In the beginning it was all new, all wonderful. I had nothing to complain about except my commute and keeping a strict waking schedule. I found the novelty of it stimulating, and knowing my love for all experiences new, this was no exception.
One of my favorite people was someone not paid by the organization I worked for. Ms. W. worked for the school district and we bonded almost immediately. She was the math and science teacher, two of my favorite subjects through school and my tutoring fortes. I was thrilled to be able to work in her classroom and take part in teaching as well as counseling. The more involved I got with the teaching aspect, the closer I grew to Ms. W. Soon my responsibilities became blurred, as my job description never fully got established with my newfound position as a sometimes-lecturer, sometimes-counselor.
I was also having a lot of fun bonding with Ms. W. I think we found each other as kindred spirits, our souls too impenetrable by our environments. We'd have long discussions on every topic, mostly she talked and I listened. I love listening to the elderly because I find their wisdom and experience very educational, and I also find it a privilege to be a listener. It worked out well. I was curious, she was wise. Also really interesting and a living hippie.
As my superiors noted this attachment, they swiftly cut the cord, exiling me to the other room with the annoying teacher that everyone had issues with. Plus I found the social sciences incredibly unorganized and unstructured. The classroom was smaller, stuffier, and just less appealing. No one made it a secret - they straight up told me what my duties were and why I had to move. I had no say in this and found it very frustrating.

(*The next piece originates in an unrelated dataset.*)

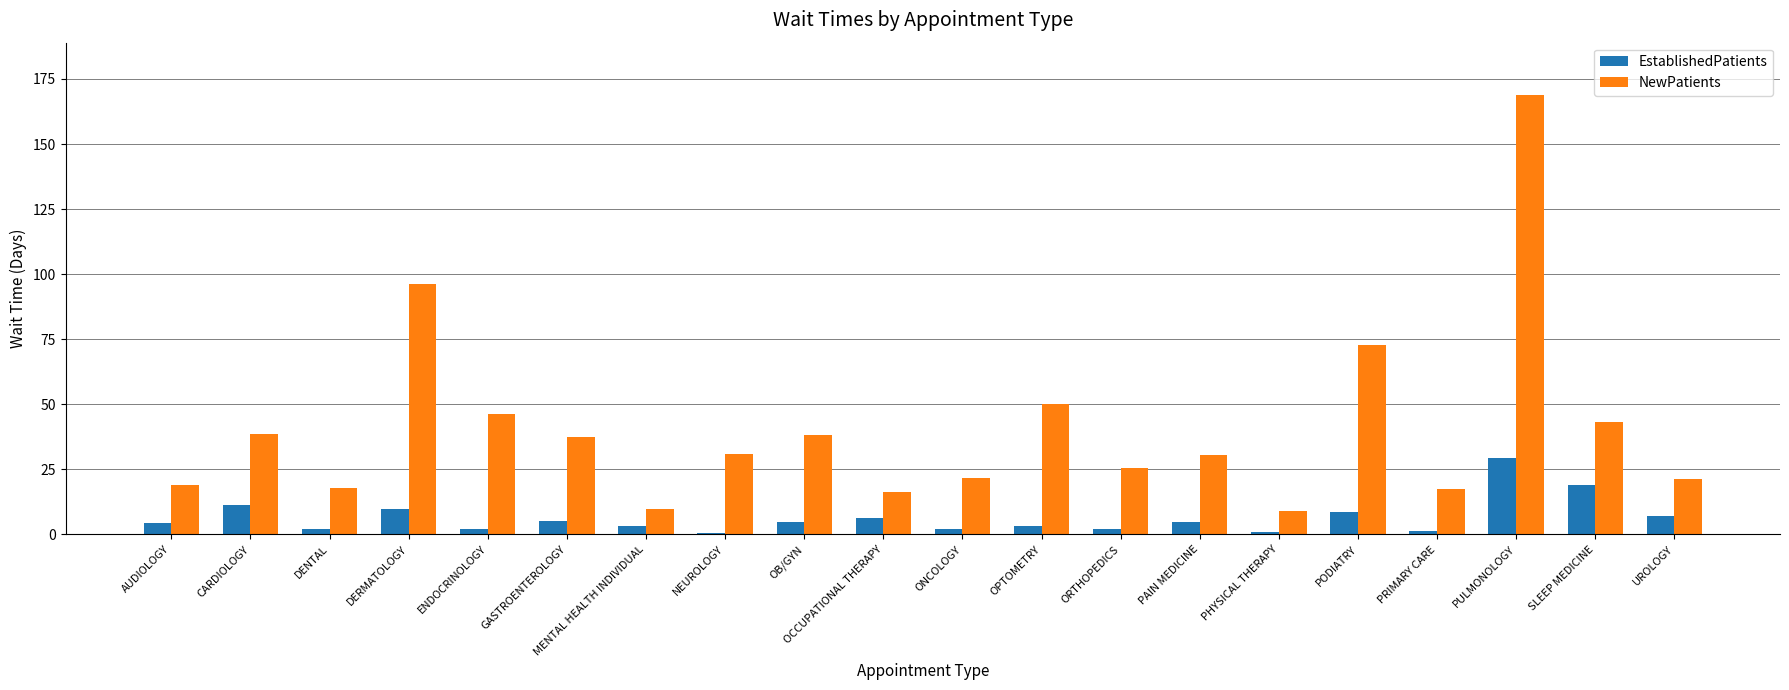

What is the minimum value shown in the chart?

0.6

Plus I missed Ms. W. very much. Shortly after my arrival into her classroom, she had told me that I was the reason why she wasn't retiring that year. This made me feel very welcomed and needed. I like feeling that way, who doesn't? When I left, I had virtually no time to prepare, and worst of all, minimal time with Ms. W. I remember on one off-chance conversation, she ranted to me about the system and how they took me away from her. This all culminated in her decision to retire. I also lamented this but by this time I was so jaded by the organization that I just felt numb and powerless to the whole situation. It was around this time that I knew I could not survive in this environment without Ms. W., the one voice of reason amidst a group of unintellectual robots.
This further reinforces my hatred of being at the bottom of the food chain, of being under the control of people that I do not respect and cannot respect because of their adherence to systems that should probably be more flexible if they are to improve and benefit those they claim they are working for.
I understand that I was merely a worker and my duties became conflicted because of my relationships and interests. I can't just step into a workplace and carve out a job the way I like it. However, the handling of the situation was so rude and unprofessional. I hated that they wanted to turn me into a robot, that they could make me do whatever they wanted. If real life is like that, then I want to be in school forever.
Anyway I am happy that I got a conclusion and a heartfelt goodbye with Ms. W. I don't think she knows how influential she was in my job. Maybe her presence did distract me from my real job, but our conversations enlightened me and taught me more than my bosses could ever have. She was the only one who saw my presence as more than a minion to control, and for that I am grateful.
*Funny I came to this revelation while eating a plum over the kitchen sink.